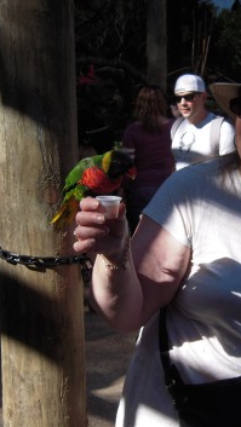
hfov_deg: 16.2
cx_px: 197
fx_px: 839
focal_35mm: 74
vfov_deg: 28.6
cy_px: 217
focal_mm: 8.9
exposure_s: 1/500
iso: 100
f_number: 3.5
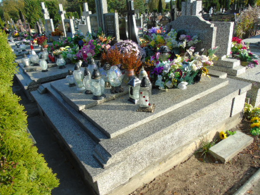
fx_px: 195
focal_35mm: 26
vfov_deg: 53.1
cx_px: 130
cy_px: 97
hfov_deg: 67.3
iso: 80
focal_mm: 4.4
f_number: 3.4
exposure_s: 1/500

----------

[Requirement] Give every line above again exactly, with no pictures.

[Answer to this exercise]
hfov_deg: 16.2
cx_px: 197
fx_px: 839
focal_35mm: 74
vfov_deg: 28.6
cy_px: 217
focal_mm: 8.9
exposure_s: 1/500
iso: 100
f_number: 3.5
fx_px: 195
focal_35mm: 26
vfov_deg: 53.1
cx_px: 130
cy_px: 97
hfov_deg: 67.3
iso: 80
focal_mm: 4.4
f_number: 3.4
exposure_s: 1/500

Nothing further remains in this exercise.